MLPPP and bonding was in reference to what they could potentially do to provide 2Gbps+ service on their existing infrastructure without switching to 10GPON or another access network technology -- so the aggregation would only be on the WAN interface. Of course, as you mentioned, it wouldn't be ideal for TM as you'd probably run into issues with imbalanced or out of order traffic flows depending on the implementation.

How exactly were you referring to using the CCR for internal routing in what I'm assuming is a router-on-a-stick configuration considering I clearly stated I would be purchasing mine in anticipation of the 800Mbps TM upgrade? You also mentioned throughput testing with fasttrack+PPPoE, a protocol that's generally not deployed on internal LANs, along with symmetric/asymmetric upload speeds .. nothing to do with internal routing or firewalls.

I'll 'forget what you said' but I really have no idea why you said it in the first place :/

*deleted*

CBA to argue

This post has been edited by rizvanrp: Aug 4 2018, 10:13 PM

Your bridge config .. sounds wrong? Your PPPoE interface should be set to use the VLAN500 interface off the Ethernet port facing your BTU.

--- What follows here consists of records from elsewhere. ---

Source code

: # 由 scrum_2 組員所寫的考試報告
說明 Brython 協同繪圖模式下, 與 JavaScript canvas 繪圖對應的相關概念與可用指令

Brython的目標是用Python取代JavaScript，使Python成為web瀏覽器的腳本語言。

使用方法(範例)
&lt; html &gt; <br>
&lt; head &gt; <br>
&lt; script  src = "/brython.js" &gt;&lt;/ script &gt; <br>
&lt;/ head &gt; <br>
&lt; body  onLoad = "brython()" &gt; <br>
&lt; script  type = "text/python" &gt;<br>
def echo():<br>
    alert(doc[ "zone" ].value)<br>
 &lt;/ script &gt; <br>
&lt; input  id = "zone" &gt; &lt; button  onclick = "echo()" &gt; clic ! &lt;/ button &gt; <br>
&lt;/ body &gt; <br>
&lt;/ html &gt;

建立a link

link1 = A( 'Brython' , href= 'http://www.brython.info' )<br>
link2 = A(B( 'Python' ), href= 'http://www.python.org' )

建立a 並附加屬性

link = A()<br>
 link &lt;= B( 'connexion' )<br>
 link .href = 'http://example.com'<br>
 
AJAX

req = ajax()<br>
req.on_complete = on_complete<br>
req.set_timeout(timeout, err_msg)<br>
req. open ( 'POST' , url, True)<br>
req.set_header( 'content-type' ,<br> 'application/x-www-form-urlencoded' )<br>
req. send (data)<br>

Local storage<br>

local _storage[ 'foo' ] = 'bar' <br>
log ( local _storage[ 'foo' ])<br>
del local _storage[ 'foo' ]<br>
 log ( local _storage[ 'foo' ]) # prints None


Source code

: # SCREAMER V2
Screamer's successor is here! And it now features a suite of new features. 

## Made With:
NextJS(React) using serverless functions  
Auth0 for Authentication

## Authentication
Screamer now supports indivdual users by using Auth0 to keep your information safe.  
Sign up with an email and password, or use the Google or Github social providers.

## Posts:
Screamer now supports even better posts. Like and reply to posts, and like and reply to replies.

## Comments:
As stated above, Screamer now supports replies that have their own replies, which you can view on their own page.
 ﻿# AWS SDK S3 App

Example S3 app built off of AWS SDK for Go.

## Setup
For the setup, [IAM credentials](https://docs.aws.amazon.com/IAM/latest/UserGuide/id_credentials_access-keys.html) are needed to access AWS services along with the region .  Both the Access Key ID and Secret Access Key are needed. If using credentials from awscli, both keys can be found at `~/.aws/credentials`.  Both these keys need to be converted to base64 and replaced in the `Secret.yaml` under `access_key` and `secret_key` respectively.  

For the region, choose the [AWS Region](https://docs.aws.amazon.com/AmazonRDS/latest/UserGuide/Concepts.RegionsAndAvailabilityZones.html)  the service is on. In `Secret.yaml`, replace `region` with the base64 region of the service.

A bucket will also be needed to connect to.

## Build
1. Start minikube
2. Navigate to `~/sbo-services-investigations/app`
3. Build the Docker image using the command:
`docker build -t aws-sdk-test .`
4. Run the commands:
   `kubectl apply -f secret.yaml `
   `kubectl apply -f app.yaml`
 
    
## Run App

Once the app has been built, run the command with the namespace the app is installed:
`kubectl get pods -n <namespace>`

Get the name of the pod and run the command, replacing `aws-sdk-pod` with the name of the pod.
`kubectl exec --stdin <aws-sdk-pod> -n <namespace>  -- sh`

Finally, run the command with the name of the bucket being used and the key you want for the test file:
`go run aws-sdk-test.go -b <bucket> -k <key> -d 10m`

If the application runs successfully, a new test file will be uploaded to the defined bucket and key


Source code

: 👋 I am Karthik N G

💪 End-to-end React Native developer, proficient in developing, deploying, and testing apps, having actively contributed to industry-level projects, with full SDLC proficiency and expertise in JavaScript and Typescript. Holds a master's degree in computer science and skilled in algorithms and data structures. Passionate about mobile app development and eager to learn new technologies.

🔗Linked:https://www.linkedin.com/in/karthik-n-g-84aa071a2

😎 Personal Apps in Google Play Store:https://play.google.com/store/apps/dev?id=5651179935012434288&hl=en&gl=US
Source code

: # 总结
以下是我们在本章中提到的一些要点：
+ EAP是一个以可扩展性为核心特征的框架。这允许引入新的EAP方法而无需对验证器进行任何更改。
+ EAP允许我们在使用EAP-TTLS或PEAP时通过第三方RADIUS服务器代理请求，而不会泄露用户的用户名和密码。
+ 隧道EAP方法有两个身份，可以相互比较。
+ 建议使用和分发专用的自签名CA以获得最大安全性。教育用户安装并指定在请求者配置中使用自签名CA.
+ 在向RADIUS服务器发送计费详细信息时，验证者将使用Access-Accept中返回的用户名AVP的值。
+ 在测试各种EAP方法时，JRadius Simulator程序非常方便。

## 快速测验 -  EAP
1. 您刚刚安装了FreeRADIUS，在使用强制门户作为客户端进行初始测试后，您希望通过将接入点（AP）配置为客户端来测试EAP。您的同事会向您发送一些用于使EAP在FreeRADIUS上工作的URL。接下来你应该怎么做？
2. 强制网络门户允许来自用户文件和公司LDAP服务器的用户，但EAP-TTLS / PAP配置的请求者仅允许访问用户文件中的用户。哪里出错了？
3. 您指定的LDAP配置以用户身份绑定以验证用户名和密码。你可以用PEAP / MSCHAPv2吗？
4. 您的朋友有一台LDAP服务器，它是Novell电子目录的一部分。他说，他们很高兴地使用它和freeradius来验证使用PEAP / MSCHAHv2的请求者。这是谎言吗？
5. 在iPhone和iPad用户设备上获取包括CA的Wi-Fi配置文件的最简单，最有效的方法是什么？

You only want to bridge the interfaces if you don't have a switch on your CCR1009 and want to use it as one (at the cost of CPU resources).

Not really possible on your CCR1009-7G-1C-1S+PC since all the interfaces are directly wired into the CPU without a switch chip :



The older CCR1009-8G-1S-1S+'s with the Atheros switch chip should be able to do it. You don't really need it for HyppTV anyway, you're got more than enough CPU power on the CCR1009 to handle the load from the CPU bridging. Most people only use the Mikrotik switch chip VLAN tagging/untagging on the lower end models to perform VLAN switching without bogging down the slower CPU.